# breeding nets?



## callum104 (Oct 23, 2008)

hey,
i have some pregnant mollies in my biorb at the moment and wondered if a breeding net is needed?
If so would a normal breeding net fit or are there special biorb nets?

thanks,
Callum :2thumb:


----------



## Trillian (Jul 14, 2008)

Given that the opening of the BiOrb is so small, I doubt a regular square breeding net would fit in there. I'd just let Nature take its course. :hmm:


----------



## callum104 (Oct 23, 2008)

kk thanks for help :2thumb:

do you know if the pleco or catfish in my tank will try to eat them?


----------



## AshMashMash (Oct 28, 2007)

callum104 said:


> do you know if the pleco or catfish in my tank will try to eat them?

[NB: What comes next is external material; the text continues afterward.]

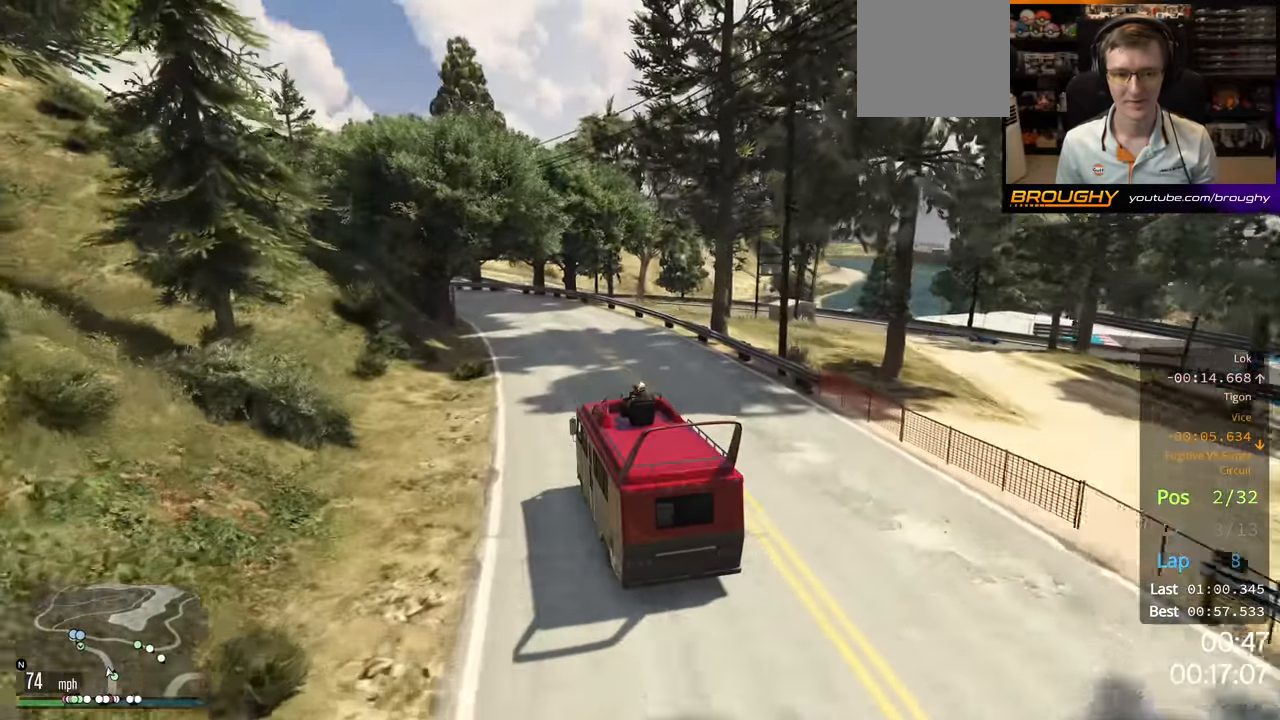
{"buttons": ["R2"], "left_stick": "left", "right_stick": "center", "events": [[150, "left_stick", "right"], [283, "left_stick", "center"], [366, "left_stick", "left"]]}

Live bearer babies normally stay at the top of the tank. Pop some floating oxygenators in (plants) and they should hide in there. The pleco and catfish should hopefully leave them alone at the top of the tank there


----------



## _jake_ (Jul 3, 2008)

Hmm, the biggest biorb i know of is 60litres?.. depending on species, i think your going to have an overgrown fish soon.


----------



## Haslam87 (Apr 13, 2009)

I've managed to fit a breeding net into a Biorb before, but I had to do some DIY to it first. Mollies can produce a lot of babies as we all know, I had around 47 the last time mine birthed so yeah you're going to have a crowded tank!

Talking from my own experiences, my catfish enjoyed eating any babies that were hiding. Live beared babies tend to drop straight to the bottom and look for hiding places, the Biorb can be quite good for this given the media it has at the bottom.


----------